I think my early experience would have been better if a few things happened differently. I wanted to meet with the lactation consultant on staff with the hospital when we were still in maternity, but she just happened to be on vacation that weekend. The nurses on maternity tried to help me with the latch, but a lot of their help was more in just getting her on, and they didn't have the time to sit and help me make sure she was on there right. I should have asked for more help from the nurses. I did end up meeting with two different LCs at the hospital's community health center during the first two weeks. They both helped us with our latch, but by the time I saw the second LC, there was so much damage to my nipples, that even a proper latch was painful. I was then prescribed All Purpose Nipple Cream to help heal my nipples, because Lansinoh and Motherlove weren't cutting it. Within a week or so the scabs and cracks had healed, but to this day, I am still tender. If it hadn't gotten to such a painful point, I might have fed her more and mastered everything quicker. She might have gained weight better if she nursed more often. Etc, etc, etc. I think everything just snowballed, and what might have been a minor issue (say, a plugged duct) felt like such a huge deal in light of everything else I was dealing with.
And as for breastfeeding being free? Perhaps if you take a super minimalist approach, but that just isn't realistic for most people. You need nursing bras and nursing tanks. You need creams and gel pads to help with the initial pain and burning.
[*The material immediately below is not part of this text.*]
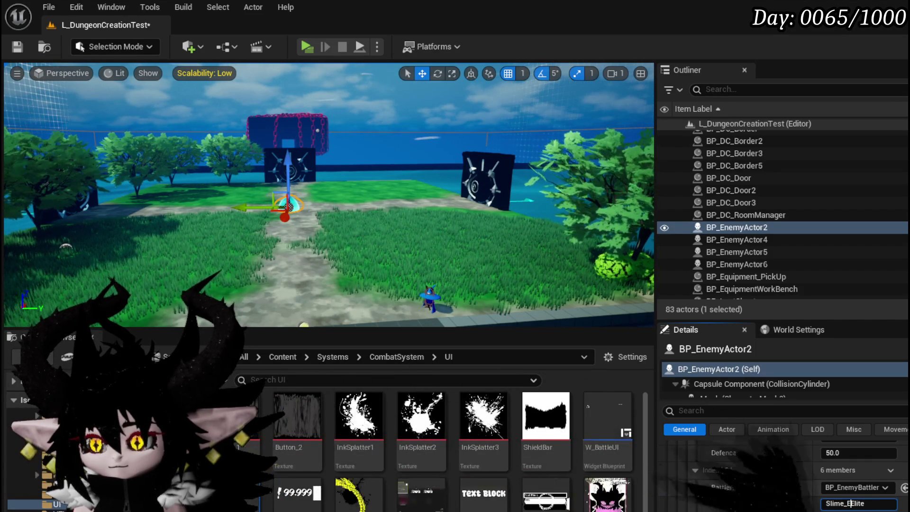
pyautogui.write('hE')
You need breast pads for the leaking. You need a pump. I ended up buying two....both a manual (for engorgement or just expressing a little milk here and there) and a double electric (for when I am away from Caroline during a feeding, to build up a frozen stash, or to pump so AJ can give her a bottle). These things add up quick. Most of the things just require an initial investment, but it certainly isn't "free".
Things are improving though. I can take a shower without shielding my nipples. I don't cringe when I put on breast pads and a bra. Caroline is now gaining weight as she should and definitely looks like she is filling out. And I really do cherish the time we spend nursing. Things aren't perfect yet, but I can see that they are getting better, and I am holding out hope that we'll be pros at this someday.